:: Instructions for the task ::
Among the records below, how many lines contain the word "been"? The answer is a single number.

:: Source records ::
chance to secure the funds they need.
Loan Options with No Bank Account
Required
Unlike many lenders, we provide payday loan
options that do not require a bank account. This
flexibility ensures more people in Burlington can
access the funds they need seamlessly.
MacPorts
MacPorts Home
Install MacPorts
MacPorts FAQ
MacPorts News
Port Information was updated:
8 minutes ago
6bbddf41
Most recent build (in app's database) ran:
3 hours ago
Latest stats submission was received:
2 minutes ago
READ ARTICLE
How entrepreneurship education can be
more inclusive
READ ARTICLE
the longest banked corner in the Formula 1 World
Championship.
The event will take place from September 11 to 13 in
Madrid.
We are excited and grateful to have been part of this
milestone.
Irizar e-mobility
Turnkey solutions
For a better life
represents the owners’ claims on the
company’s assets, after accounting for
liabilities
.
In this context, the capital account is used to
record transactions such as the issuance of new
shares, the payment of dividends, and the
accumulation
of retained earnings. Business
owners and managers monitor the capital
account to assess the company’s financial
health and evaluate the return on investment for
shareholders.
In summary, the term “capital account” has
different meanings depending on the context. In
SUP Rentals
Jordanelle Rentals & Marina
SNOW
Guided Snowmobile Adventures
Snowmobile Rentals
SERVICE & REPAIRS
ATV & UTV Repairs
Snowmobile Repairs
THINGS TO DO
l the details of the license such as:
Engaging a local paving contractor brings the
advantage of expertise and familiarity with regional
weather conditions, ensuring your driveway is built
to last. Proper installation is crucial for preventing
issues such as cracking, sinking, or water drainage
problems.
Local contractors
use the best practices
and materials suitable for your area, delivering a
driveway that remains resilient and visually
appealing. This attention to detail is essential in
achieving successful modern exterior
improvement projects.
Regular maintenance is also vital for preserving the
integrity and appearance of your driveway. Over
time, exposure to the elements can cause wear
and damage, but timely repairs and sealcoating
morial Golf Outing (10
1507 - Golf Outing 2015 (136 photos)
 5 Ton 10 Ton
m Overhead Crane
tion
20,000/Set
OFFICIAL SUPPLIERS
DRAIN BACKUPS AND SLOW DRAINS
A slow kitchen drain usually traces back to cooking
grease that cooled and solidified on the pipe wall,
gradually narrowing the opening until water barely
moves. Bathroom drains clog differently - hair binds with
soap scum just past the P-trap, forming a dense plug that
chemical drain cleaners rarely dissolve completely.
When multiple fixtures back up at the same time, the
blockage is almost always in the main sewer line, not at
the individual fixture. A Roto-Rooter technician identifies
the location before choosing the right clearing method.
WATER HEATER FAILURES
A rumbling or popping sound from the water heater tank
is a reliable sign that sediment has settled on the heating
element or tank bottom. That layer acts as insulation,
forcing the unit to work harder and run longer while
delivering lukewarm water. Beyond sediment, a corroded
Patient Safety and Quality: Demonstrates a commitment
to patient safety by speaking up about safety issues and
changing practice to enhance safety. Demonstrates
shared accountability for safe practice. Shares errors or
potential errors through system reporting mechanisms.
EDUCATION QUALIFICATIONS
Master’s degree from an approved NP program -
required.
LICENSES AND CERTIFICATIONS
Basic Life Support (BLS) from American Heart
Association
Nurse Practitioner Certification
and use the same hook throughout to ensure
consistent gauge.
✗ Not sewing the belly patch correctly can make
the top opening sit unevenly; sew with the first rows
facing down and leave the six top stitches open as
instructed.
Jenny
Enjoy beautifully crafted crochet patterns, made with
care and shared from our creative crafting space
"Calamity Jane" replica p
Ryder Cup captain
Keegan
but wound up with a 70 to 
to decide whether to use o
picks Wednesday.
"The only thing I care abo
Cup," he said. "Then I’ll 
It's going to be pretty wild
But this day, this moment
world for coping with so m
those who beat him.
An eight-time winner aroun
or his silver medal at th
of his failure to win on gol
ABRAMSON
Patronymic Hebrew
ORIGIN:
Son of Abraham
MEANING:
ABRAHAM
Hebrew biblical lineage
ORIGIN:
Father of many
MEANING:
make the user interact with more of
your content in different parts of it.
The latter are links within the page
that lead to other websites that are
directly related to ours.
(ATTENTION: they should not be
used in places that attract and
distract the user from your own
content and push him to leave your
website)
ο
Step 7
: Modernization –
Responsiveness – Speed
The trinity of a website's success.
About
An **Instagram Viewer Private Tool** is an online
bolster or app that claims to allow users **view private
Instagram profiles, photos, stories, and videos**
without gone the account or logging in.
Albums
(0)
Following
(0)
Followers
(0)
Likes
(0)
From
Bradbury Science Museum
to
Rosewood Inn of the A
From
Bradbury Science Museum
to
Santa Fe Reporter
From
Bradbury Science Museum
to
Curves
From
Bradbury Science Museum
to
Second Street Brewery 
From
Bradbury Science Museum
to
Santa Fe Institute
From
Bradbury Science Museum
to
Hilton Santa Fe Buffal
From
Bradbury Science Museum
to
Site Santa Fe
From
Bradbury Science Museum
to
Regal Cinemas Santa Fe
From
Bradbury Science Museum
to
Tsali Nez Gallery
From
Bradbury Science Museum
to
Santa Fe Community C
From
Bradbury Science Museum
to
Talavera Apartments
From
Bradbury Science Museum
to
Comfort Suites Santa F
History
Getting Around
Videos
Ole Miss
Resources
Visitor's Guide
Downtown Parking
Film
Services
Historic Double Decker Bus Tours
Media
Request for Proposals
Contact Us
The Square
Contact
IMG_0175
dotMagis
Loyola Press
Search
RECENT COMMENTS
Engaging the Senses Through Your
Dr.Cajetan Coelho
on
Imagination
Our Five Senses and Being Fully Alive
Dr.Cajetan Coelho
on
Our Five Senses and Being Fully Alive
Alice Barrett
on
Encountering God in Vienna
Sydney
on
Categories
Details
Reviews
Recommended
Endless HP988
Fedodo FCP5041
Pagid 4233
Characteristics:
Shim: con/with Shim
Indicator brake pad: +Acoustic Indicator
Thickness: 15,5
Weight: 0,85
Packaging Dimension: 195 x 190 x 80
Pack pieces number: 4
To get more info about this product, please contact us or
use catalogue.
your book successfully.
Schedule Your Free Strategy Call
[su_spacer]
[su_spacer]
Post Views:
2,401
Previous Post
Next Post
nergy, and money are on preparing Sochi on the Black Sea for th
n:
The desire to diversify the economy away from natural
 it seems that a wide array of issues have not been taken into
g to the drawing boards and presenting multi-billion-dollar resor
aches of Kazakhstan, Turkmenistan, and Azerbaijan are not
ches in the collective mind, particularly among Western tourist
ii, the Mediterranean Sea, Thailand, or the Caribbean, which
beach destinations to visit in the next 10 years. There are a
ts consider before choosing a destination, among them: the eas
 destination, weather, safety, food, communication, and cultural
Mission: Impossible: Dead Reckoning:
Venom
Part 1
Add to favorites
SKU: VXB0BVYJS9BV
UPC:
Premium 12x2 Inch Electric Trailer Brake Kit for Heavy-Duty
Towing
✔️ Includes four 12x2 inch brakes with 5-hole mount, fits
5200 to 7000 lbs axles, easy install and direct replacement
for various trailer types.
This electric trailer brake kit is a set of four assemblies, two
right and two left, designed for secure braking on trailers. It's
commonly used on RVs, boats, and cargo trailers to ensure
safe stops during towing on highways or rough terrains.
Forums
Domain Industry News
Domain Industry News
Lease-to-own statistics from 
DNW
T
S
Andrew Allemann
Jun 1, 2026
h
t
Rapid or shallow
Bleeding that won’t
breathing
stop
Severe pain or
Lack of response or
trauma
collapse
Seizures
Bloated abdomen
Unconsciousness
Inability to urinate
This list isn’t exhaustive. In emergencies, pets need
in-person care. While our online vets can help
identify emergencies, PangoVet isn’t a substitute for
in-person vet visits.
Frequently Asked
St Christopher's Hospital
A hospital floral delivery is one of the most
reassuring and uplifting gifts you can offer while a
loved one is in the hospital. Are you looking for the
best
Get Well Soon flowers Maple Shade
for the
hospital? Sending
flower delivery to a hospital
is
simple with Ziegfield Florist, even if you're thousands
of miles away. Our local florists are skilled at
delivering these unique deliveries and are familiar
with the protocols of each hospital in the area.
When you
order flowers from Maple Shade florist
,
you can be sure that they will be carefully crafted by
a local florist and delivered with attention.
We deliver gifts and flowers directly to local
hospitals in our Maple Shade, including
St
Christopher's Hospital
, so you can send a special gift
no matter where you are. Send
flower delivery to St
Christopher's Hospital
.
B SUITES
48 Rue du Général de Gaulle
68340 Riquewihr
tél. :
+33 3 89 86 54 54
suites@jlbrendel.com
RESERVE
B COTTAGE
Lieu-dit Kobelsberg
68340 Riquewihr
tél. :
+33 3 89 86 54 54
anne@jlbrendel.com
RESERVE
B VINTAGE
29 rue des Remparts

:: Solution to the exercise ::
2